# start of Exercise data

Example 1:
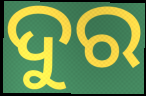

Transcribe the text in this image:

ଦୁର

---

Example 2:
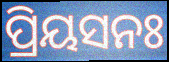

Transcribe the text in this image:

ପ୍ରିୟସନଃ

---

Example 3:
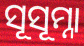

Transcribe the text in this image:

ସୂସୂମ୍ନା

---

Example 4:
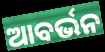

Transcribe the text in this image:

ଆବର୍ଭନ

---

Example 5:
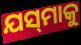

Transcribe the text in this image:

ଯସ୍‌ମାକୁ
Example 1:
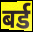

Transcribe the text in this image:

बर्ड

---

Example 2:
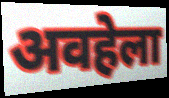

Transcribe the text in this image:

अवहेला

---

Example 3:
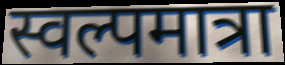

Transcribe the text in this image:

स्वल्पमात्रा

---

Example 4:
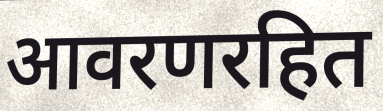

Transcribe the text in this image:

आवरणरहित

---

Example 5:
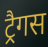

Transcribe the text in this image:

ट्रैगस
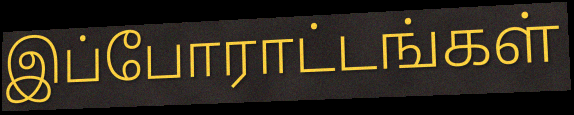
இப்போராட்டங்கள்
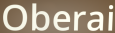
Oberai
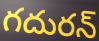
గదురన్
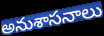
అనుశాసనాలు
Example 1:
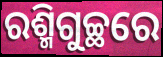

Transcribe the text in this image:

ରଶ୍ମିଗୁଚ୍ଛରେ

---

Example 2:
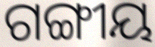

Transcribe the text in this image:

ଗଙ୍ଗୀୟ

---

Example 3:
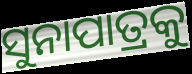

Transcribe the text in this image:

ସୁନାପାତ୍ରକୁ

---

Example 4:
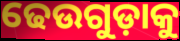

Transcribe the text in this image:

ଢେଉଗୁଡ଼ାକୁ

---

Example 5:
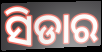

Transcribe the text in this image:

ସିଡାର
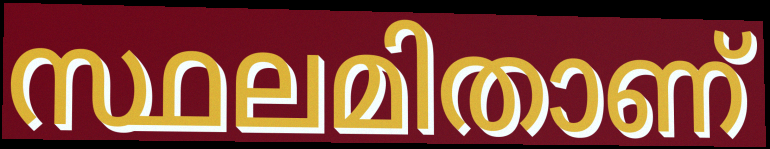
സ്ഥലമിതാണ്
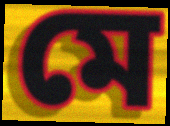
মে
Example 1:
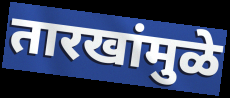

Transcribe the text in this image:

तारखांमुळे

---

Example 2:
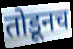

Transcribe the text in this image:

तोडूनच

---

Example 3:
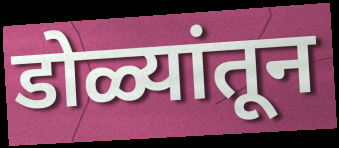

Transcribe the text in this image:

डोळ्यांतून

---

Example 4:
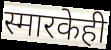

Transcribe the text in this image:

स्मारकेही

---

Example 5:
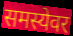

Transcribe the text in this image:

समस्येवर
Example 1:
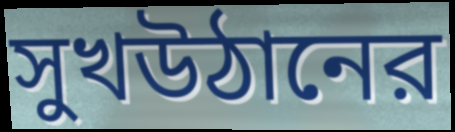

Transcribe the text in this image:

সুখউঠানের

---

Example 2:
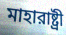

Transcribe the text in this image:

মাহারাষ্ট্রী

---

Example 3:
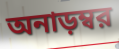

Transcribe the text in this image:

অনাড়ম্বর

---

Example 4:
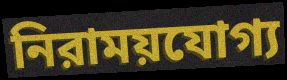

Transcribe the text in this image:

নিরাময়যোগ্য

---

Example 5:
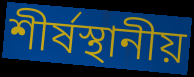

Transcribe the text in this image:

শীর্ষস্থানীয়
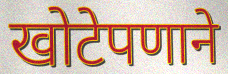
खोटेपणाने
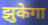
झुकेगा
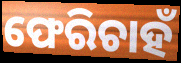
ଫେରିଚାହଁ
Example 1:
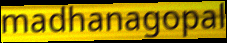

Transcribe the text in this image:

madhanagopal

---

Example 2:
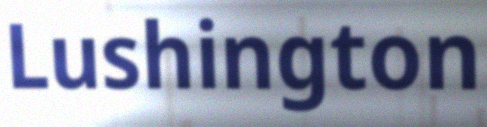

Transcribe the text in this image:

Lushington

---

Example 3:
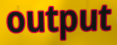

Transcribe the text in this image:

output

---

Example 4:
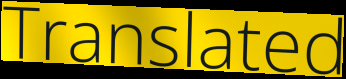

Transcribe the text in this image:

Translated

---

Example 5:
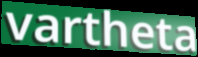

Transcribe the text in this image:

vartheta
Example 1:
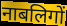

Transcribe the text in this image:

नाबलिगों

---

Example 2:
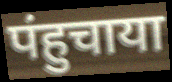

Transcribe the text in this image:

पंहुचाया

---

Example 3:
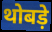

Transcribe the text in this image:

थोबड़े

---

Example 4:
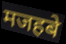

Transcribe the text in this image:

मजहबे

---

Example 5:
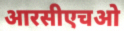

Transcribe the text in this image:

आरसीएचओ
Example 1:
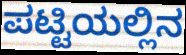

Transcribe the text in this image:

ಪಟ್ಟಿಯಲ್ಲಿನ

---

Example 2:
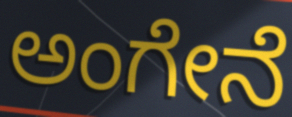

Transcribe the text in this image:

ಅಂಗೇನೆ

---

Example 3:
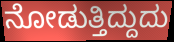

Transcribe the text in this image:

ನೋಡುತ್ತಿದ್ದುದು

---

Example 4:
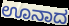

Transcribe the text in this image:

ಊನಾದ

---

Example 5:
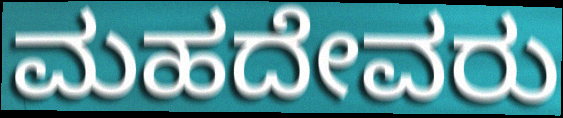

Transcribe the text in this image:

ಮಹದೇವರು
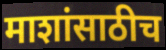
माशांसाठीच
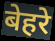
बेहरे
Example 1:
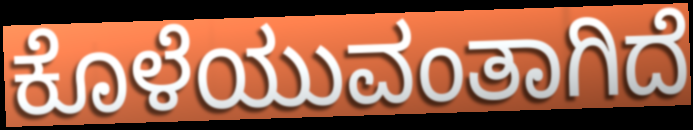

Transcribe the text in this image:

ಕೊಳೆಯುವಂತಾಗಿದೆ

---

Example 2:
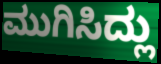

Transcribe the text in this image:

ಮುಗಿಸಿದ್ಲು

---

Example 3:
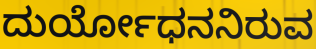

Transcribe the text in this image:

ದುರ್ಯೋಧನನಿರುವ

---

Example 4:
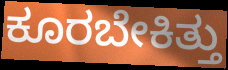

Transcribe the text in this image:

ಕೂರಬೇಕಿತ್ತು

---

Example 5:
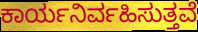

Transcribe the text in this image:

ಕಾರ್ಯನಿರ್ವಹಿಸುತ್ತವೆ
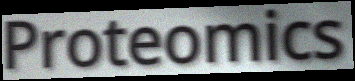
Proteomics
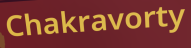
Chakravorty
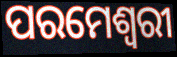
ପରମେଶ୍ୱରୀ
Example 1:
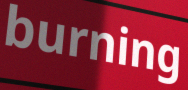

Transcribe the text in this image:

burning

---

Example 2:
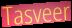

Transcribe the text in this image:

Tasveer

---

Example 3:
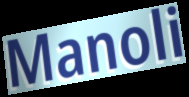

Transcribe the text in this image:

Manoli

# end of Exercise data

#### Given task:
Rework every line of the material above into a Markdown table with the columns Row and Line, numbering the rows in order and skipping blank lines. Leave the pictures out.

#### Answer to the task:
| Row | Line |
|---|---|
| 1 | Example 1: |
| 2 | Transcribe the text in this image: |
| 3 | ଦୁର |
| 4 | --- |
| 5 | Example 2: |
| 6 | Transcribe the text in this image: |
| 7 | ପ୍ରିୟସନଃ |
| 8 | --- |
| 9 | Example 3: |
| 10 | Transcribe the text in this image: |
| 11 | ସୂସୂମ୍ନା |
| 12 | --- |
| 13 | Example 4: |
| 14 | Transcribe the text in this image: |
| 15 | ଆବର୍ଭନ |
| 16 | --- |
| 17 | Example 5: |
| 18 | Transcribe the text in this image: |
| 19 | ଯସ୍‌ମାକୁ |
| 20 | Example 1: |
| 21 | Transcribe the text in this image: |
| 22 | बर्ड |
| 23 | --- |
| 24 | Example 2: |
| 25 | Transcribe the text in this image: |
| 26 | अवहेला |
| 27 | --- |
| 28 | Example 3: |
| 29 | Transcribe the text in this image: |
| 30 | स्वल्पमात्रा |
| 31 | --- |
| 32 | Example 4: |
| 33 | Transcribe the text in this image: |
| 34 | आवरणरहित |
| 35 | --- |
| 36 | Example 5: |
| 37 | Transcribe the text in this image: |
| 38 | ट्रैगस |
| 39 | இப்போராட்டங்கள் |
| 40 | Oberai |
| 41 | గదురన్ |
| 42 | అనుశాసనాలు |
| 43 | Example 1: |
| 44 | Transcribe the text in this image: |
| 45 | ରଶ୍ମିଗୁଚ୍ଛରେ |
| 46 | --- |
| 47 | Example 2: |
| 48 | Transcribe the text in this image: |
| 49 | ଗଙ୍ଗୀୟ |
| 50 | --- |
| 51 | Example 3: |
| 52 | Transcribe the text in this image: |
| 53 | ସୁନାପାତ୍ରକୁ |
| 54 | --- |
| 55 | Example 4: |
| 56 | Transcribe the text in this image: |
| 57 | ଢେଉଗୁଡ଼ାକୁ |
| 58 | --- |
| 59 | Example 5: |
| 60 | Transcribe the text in this image: |
| 61 | ସିଡାର |
| 62 | സ്ഥലമിതാണ് |
| 63 | মে |
| 64 | Example 1: |
| 65 | Transcribe the text in this image: |
| 66 | तारखांमुळे |
| 67 | --- |
| 68 | Example 2: |
| 69 | Transcribe the text in this image: |
| 70 | तोडूनच |
| 71 | --- |
| 72 | Example 3: |
| 73 | Transcribe the text in this image: |
| 74 | डोळ्यांतून |
| 75 | --- |
| 76 | Example 4: |
| 77 | Transcribe the text in this image: |
| 78 | स्मारकेही |
| 79 | --- |
| 80 | Example 5: |
| 81 | Transcribe the text in this image: |
| 82 | समस्येवर |
| 83 | Example 1: |
| 84 | Transcribe the text in this image: |
| 85 | সুখউঠানের |
| 86 | --- |
| 87 | Example 2: |
| 88 | Transcribe the text in this image: |
| 89 | মাহারাষ্ট্রী |
| 90 | --- |
| 91 | Example 3: |
| 92 | Transcribe the text in this image: |
| 93 | অনাড়ম্বর |
| 94 | --- |
| 95 | Example 4: |
| 96 | Transcribe the text in this image: |
| 97 | নিরাময়যোগ্য |
| 98 | --- |
| 99 | Example 5: |
| 100 | Transcribe the text in this image: |
| 101 | শীর্ষস্থানীয় |
| 102 | खोटेपणाने |
| 103 | झुकेगा |
| 104 | ଫେରିଚାହଁ |
| 105 | Example 1: |
| 106 | Transcribe the text in this image: |
| 107 | madhanagopal |
| 108 | --- |
| 109 | Example 2: |
| 110 | Transcribe the text in this image: |
| 111 | Lushington |
| 112 | --- |
| 113 | Example 3: |
| 114 | Transcribe the text in this image: |
| 115 | output |
| 116 | --- |
| 117 | Example 4: |
| 118 | Transcribe the text in this image: |
| 119 | Translated |
| 120 | --- |
| 121 | Example 5: |
| 122 | Transcribe the text in this image: |
| 123 | vartheta |
| 124 | Example 1: |
| 125 | Transcribe the text in this image: |
| 126 | नाबलिगों |
| 127 | --- |
| 128 | Example 2: |
| 129 | Transcribe the text in this image: |
| 130 | पंहुचाया |
| 131 | --- |
| 132 | Example 3: |
| 133 | Transcribe the text in this image: |
| 134 | थोबड़े |
| 135 | --- |
| 136 | Example 4: |
| 137 | Transcribe the text in this image: |
| 138 | मजहबे |
| 139 | --- |
| 140 | Example 5: |
| 141 | Transcribe the text in this image: |
| 142 | आरसीएचओ |
| 143 | Example 1: |
| 144 | Transcribe the text in this image: |
| 145 | ಪಟ್ಟಿಯಲ್ಲಿನ |
| 146 | --- |
| 147 | Example 2: |
| 148 | Transcribe the text in this image: |
| 149 | ಅಂಗೇನೆ |
| 150 | --- |
| 151 | Example 3: |
| 152 | Transcribe the text in this image: |
| 153 | ನೋಡುತ್ತಿದ್ದುದು |
| 154 | --- |
| 155 | Example 4: |
| 156 | Transcribe the text in this image: |
| 157 | ಊನಾದ |
| 158 | --- |
| 159 | Example 5: |
| 160 | Transcribe the text in this image: |
| 161 | ಮಹದೇವರು |
| 162 | माशांसाठीच |
| 163 | बेहरे |
| 164 | Example 1: |
| 165 | Transcribe the text in this image: |
| 166 | ಕೊಳೆಯುವಂತಾಗಿದೆ |
| 167 | --- |
| 168 | Example 2: |
| 169 | Transcribe the text in this image: |
| 170 | ಮುಗಿಸಿದ್ಲು |
| 171 | --- |
| 172 | Example 3: |
| 173 | Transcribe the text in this image: |
| 174 | ದುರ್ಯೋಧನನಿರುವ |
| 175 | --- |
| 176 | Example 4: |
| 177 | Transcribe the text in this image: |
| 178 | ಕೂರಬೇಕಿತ್ತು |
| 179 | --- |
| 180 | Example 5: |
| 181 | Transcribe the text in this image: |
| 182 | ಕಾರ್ಯನಿರ್ವಹಿಸುತ್ತವೆ |
| 183 | Proteomics |
| 184 | Chakravorty |
| 185 | ପରମେଶ୍ୱରୀ |
| 186 | Example 1: |
| 187 | Transcribe the text in this image: |
| 188 | burning |
| 189 | --- |
| 190 | Example 2: |
| 191 | Transcribe the text in this image: |
| 192 | Tasveer |
| 193 | --- |
| 194 | Example 3: |
| 195 | Transcribe the text in this image: |
| 196 | Manoli |